Elle est le plus important employeur au parc industriel de Caracol à Ouanaminthe, près de la frontière dominicaine. Les raisons avancées par cette entreprise sont celles des capitalistes : « les grèves au niveau des douanes, les agitations sociales, la pénurie de carburant provoquée par des gangs qui avaient pris le contrôle du terminal de carburant clé à Port-au-Prince, entrainant une paralysie de la production, blocage des expéditions de produits finis, annulation de commandes et perte de confiance de la part des clients aux États-Unis ».
Tout un long communiqué pour dire qu’après avoir exploité à vil prix la force de travail des ouvriers en Haïti, après avoir réalisé des bénéfices colossaux ce patron va chercher ailleurs d’autres ouvriers à exploiter.
À la suite de l’annonce de cette fermeture, les ouvriers ont manifesté dans trois ateliers le jeudi 2 février en occupant les locaux. Lors de l’intervention des policiers ils ont été expulsés et des machines ont été saccagées. Au final la compagnie a fermé les locaux jusqu’au 22 février. Elle a aussi annoncé que la date du 10 février serait respectée pour le paiement des ouvriers, notamment les préavis.
À Port-au-Prince les patrons de la zone industrielle utilisent des méthodes équivalentes, ils renvoient les ouvriers et les embauchent trois à quatre jours par mois. Pendant ces quelques jours les ouvriers sont contraints de réaliser la production de tout le mois, que le patron stocke pour une revente ultérieure.
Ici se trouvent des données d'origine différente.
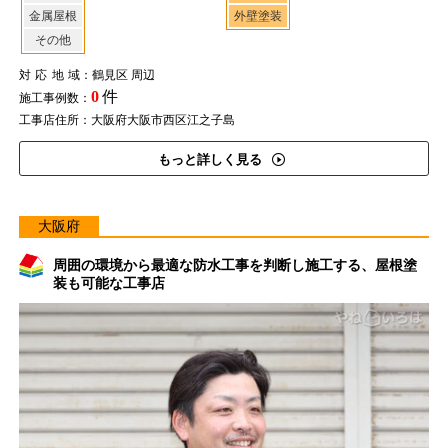
金属屋根
外壁塗装
その他
対応地域
：鶴見区 周辺
0
件
施工事例数：
工事店住所：大阪府大阪市西区江之子島
もっと詳しく見る
大阪府
周囲の環境から最適な防水工事を判断し施工する、屋根塗
装も可能な工事店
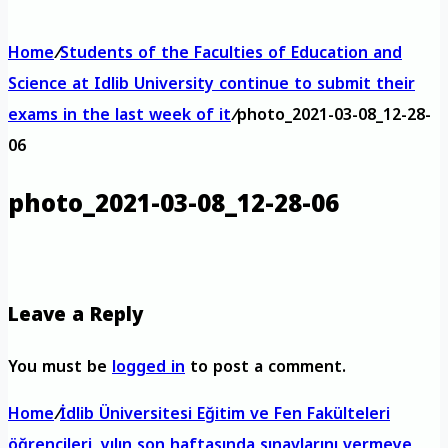
Home
/
Students of the Faculties of Education and
Science at Idlib University continue to submit their
exams in the last week of it
/
photo_2021-03-08_12-28-
06
photo_2021-03-08_12-28-06
Leave a Reply
You must be
logged in
to post a comment.
Home
/
İdlib Üniversitesi Eğitim ve Fen Fakülteleri
öğrencileri, yılın son haftasında sınavlarını vermeye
En attendant de trouver du travail, pour compléter le salaire, les ouvrières et ouvriers deviennent marchands ambulants. Ils achètent au dépôt un produit, bonbons, cigarettes, sachets d’eau, chips de banane… et parcourent les quartiers en essayant de vendre quelques articles tout en évitant les hommes des gangs armés.
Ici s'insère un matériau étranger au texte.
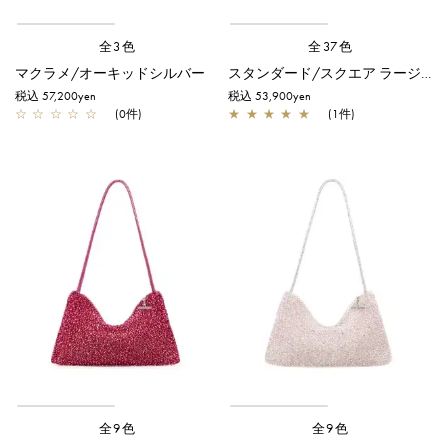
全3色
全37色
マクラメ/オーキッドシルバー
スタンダード/スクエア ラージ/オーキッドシルバー
税込 57,200yen
税込 53,900yen
☆
☆
☆
☆
☆
(0件)
★
★
★
★
★
(1件)
全9色
全9色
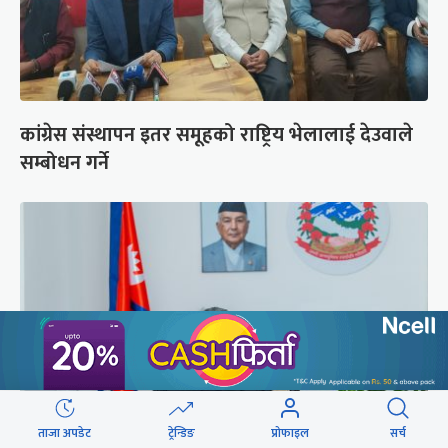
कांग्रेस संस्थापन इतर समूहको राष्ट्रिय भेलालाई देउवाले
सम्बोधन गर्ने
ताजा अपडेट
ट्रेन्डिङ
प्रोफाइल
सर्च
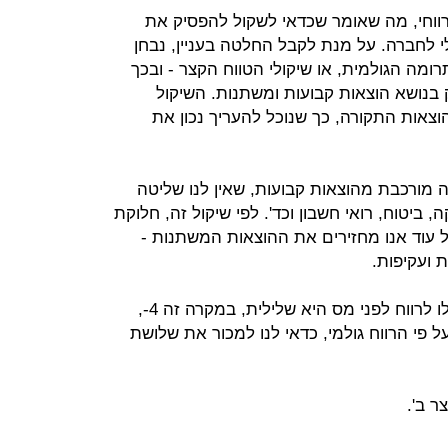
 רווחי, מה שאומר שכדאי לשקול להפסיק את
לילי לחברה. על מנת לקבל החלטה בעניין, נבחן
רומה הגולמית, או שיקולי הטווח הקצר - ובכך
נושא הוצאות קבועות ומשתנות. השיקול
וצאות התקורה, כך שנוכל להעריך נכון את
מורכבת מהוצאות קבועות, שאין לנו שליטה
 ביטוח, רואי חשבון וכד'. לפי שיקול זה, חלוקת
 עוד אנו מחזירים את ההוצאות המשתנות -
ת ועקיפות.
אם נוותר על המוצר ב', שהתרומה שלו לרווח לפני מס היא שלילית, במקרה זה 4-,
 פי הרווח גולמי, כדאי לנו למכור את שלושת
ר ב'.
Dans les ateliers il s’est développé un circuit d’échange entre les ouvriers avec des ventes à crédit et lors de la paye chacun rembourse l’autre. Ces mesures de survie individuelles n’empêchent pas de réagir collectivement, ainsi en janvier dans deux entreprises du parc industriel, les ouvriers se sont mobilisés pendant deux jours de grève. Ils ont contraint les patrons à payer le complément de salaire qui leur est dû. Il s’agit de l’ajustement de salaire arraché lors des manifestations de février 2022 et qui n’avait pas été versé jusque-là.
Même sous la dictature des gangs, la solidarité, la combativité, l’organisation des travailleurs permet la réussite de certains combats.